Large model: throughput improves with concurrency, but TTFT becomes very high at large concurrency (good for throughput-only batch jobs; poor for interactive latency).

MLX concurrency benchmark — Qwen3-Next-80B-A3B-Instruct-MLX-4bit (max_out=512)

Raw artifacts: - docs/assets/mlx_concurrency/mlx_concurrency_summary_20260128_202929.csv - docs/assets/mlx_concurrency/mlx_concurrency_plot_20260128_202930.png

conc | throughput(tok/s) | avg_ttft(s) | avg_decode(tok/s) | avg_query(tok/s)
-----+------------------+------------+-------------------+-----------------
   1 |            56.70 |       0.23 |             58.85 |           57.49
   2 |            73.39 |       0.64 |             38.38 |           36.71
   4 |            98.34 |       1.47 |             26.41 |           24.59
   8 |           121.74 |       2.70 |             16.52 |           15.22
  16 |           155.01 |       5.11 |             10.70 |            9.69
  32 |           199.70 |      10.11 |              7.10 |            6.24
  64 |           229.42 |      20.28 |              4.17 |            3.58
 128 |           251.78 |      43.03 |              2.35 |            1.97

Prompt caching (separate concern)

The benchmark script does not use prompt caching; it intentionally treats each query as an independent request.

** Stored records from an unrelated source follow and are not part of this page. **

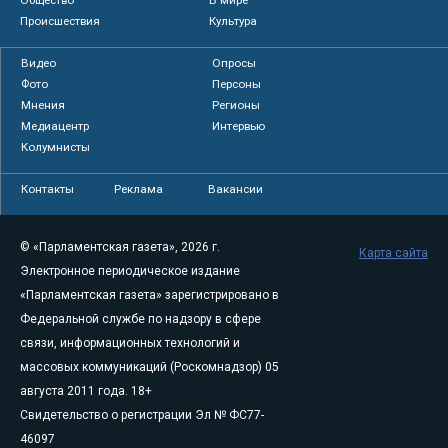
Общество
В мире
Происшествия
Культура
Видео
Опросы
Фото
Персоны
Мнения
Регионы
Медиацентр
Интервью
Колумнисты
Контакты
Реклама
Вакансии
© «Парламентская газета», 2026 г.
Карта сайта
Электронное периодическое издание
«Парламентская газета» зарегистрировано в
Федеральной службе по надзору в сфере
связи, информационных технологий и
массовых коммуникаций (Роскомнадзор) 05
августа 2011 года. 18+
Свидетельство о регистрации Эл № ФС77-
46097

MLXProvider does support best-effort in-process prompt caching via prompt_cache_key (KV/prefix caches). This is mainly useful when many calls share a long prefix (system prompt, tool schema, long chat history). It is not “free”: KV caches consume memory, and reusing the same cache key across unrelated requests can contaminate context.

For deeper research notes, see docs/research/concurrency/.